Home SantéBactériémie élevée, méningite faible en analyse d’urine positive

Bactériémie élevée, méningite faible en analyse d’urine positive

by Sophie Martin

Topline:

Les nourrissons fébriles âgés de 90 jours ou moins avec les résultats de l’analyse d’urine positive (PU) avaient des taux de bactériémie significativement plus élevés que ceux avec des résultats d’urine négative (NU), mais aucune différence significative dans les taux de méningite bactérienne n’a été observée entre les deux groupes. Notamment, aucun cas de méningite bactérienne n’a été signalé chez les nourrissons de plus de 60 jours ou avec une infection des voies urinaires confirmé (UTI).

MÉTHODOLOGIE:

  • Cette analyse secondaire planifiée des données de l’étude de l’évaluation et des résultats diagnostiques fébriles du nourrisson (FIDO), une étude de cohorte multicentrique prospective, a évalué la prévalence des infections bactériennes invasives (IBIS), à savoir la méningite bactérienne et la bactériémie, parmi les nourrissons fédéraux et les centres d’Irlande, des centres de PU qui ont été recrutés par le Royaume-Uni et le Royaume-Uni de juillet 20222222222222222222 pour les résultats d’usine qui ont recru 2023.
  • Il comprenait 1480 nourrissons fébriles âgés de 90 jours ou moins qui ont subi une analyse d’urine, dont 549 avaient des résultats PU et 931 avaient des résultats NU.
  • Le principal résultat était la prévalence de l’IBIS, définie comme une méningite bactérienne ou une bactériémie, parmi les nourrissons ayant des résultats de PU.
  • Les résultats secondaires étaient des comparaisons de démographie, d’interventions (piqûres lombaires et antibiotiques), résultats de laboratoire et taux d’IBI entre les nourrissons avec des résultats PU et Nu.

EMPORTER:

  • Les nourrissons fébriles avec des résultats de PU avaient un taux de bactériémie significativement plus élevé que ceux avec des résultats NU (7,1% contre 1,9%; P <.0001).
  • Aucun cas de méningite bactérienne n’a été signalé chez les nourrissons de plus de 60 jours ou ceux qui ont une infection urinaire confirmée.
  • Les nourrissons ayant des résultats de PU étaient plus susceptibles de recevoir des antibiotiques parentéraux (90,2% contre 76,9%; P <.0001), être admis à l'hôpital (94,5% contre 86,3%; P <.0001), et subissent des perforations lombaires (65,0% contre 57,5%; P = 0,004) que ceux avec des résultats NU.

EN PRATIQUE:

“Ces données combinées ont fourni des preuves convaincantes que si tous les nourrissons fébriles atteints de PU devraient subir des tests d’hémoculture, les perforations lombaires invasives ne sont pas régulièrement nécessaires”, ont écrit les auteurs.

SOURCE:

Cette étude a été dirigée par Holly Drummond, Wellcome-Wolfson Institute for Experimental Medicine, Queen’s University Belfast School of Medicine, Dentistry and Biomedical Sciences, Belfast, Irlande du Nord.

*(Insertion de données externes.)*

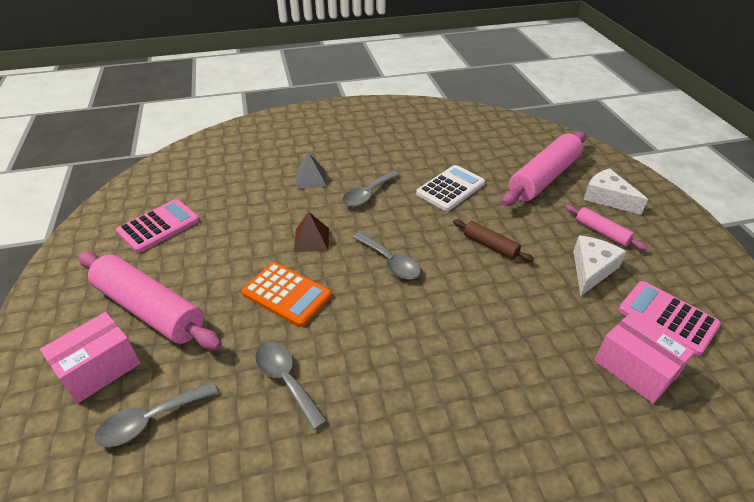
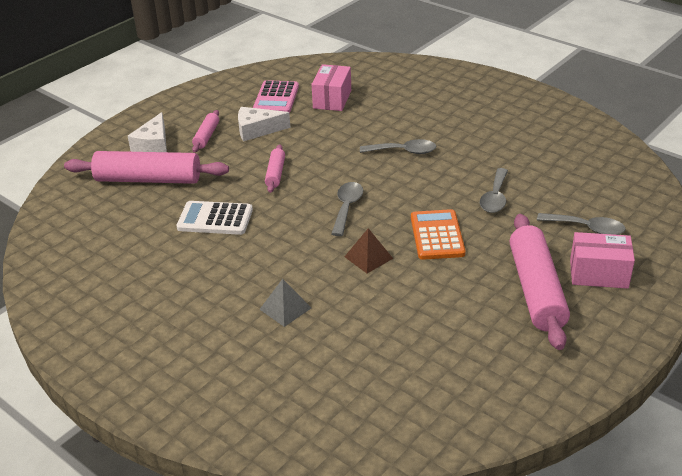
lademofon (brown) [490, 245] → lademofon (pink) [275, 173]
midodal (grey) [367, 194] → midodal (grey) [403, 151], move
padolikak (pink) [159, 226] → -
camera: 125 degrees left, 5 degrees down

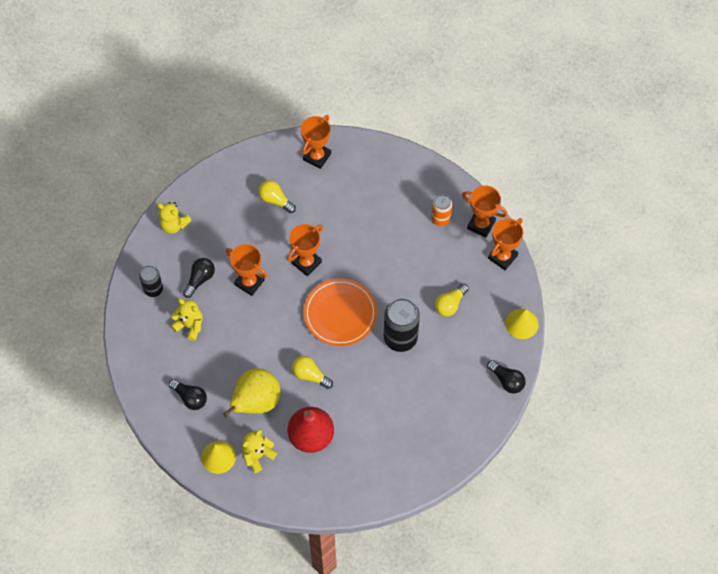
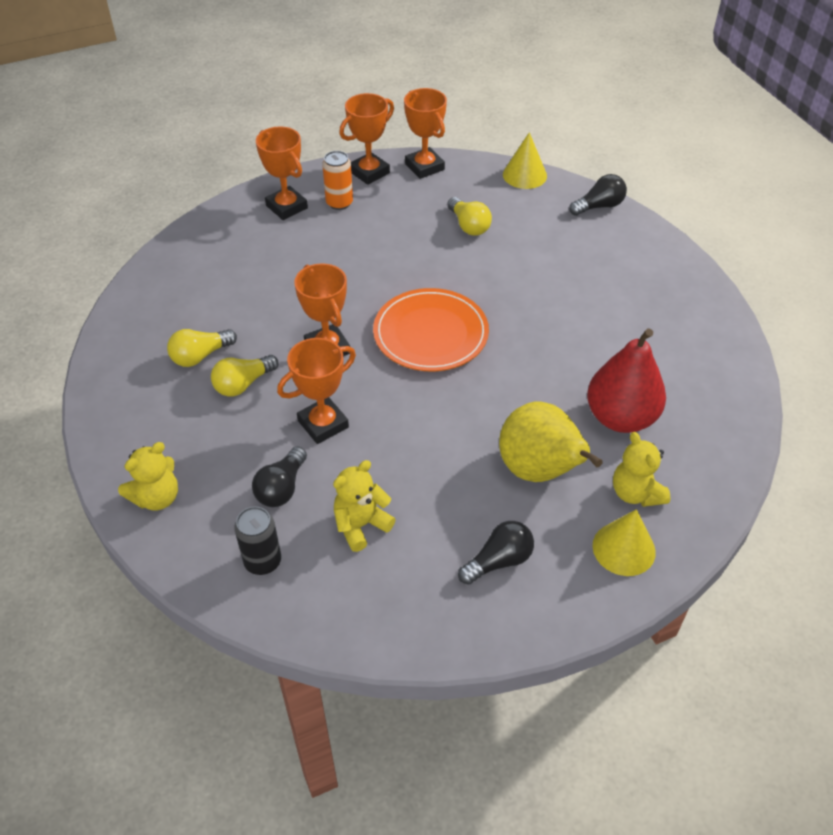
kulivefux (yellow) [310, 375] → kulivefux (yellow) [243, 384], move
kulivefux (black) [200, 279] → kulivefux (black) [282, 488], 120 degrees counterclockwise
lumuzezol (orange) [317, 156] → lumuzezol (orange) [287, 207], move
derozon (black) [400, 338] → -
camera: 70 degrees left, 15 degrees down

Il a été publié en ligne le 08 juillet 2025, dans Archives de la maladie dans l’enfance.

LIMITES:

Malgré la grande taille de l’échantillon, les taux d’événements IBI étaient faibles. L’absence d’une définition universellement acceptée pour UTI aurait pu introduire la variabilité entre les sites.

Divulgations:

L’étude FIDO a été soutenue par une bourse de doctorat de la Royal College of Emergency Medicine. Les auteurs ont déclaré n’avoir aucun intérêt concurrent.

Cet article a été créé à l’aide de plusieurs outils éditoriaux, y compris l’IA, dans le cadre du processus. Les éditeurs humains ont examiné ce contenu avant la publication.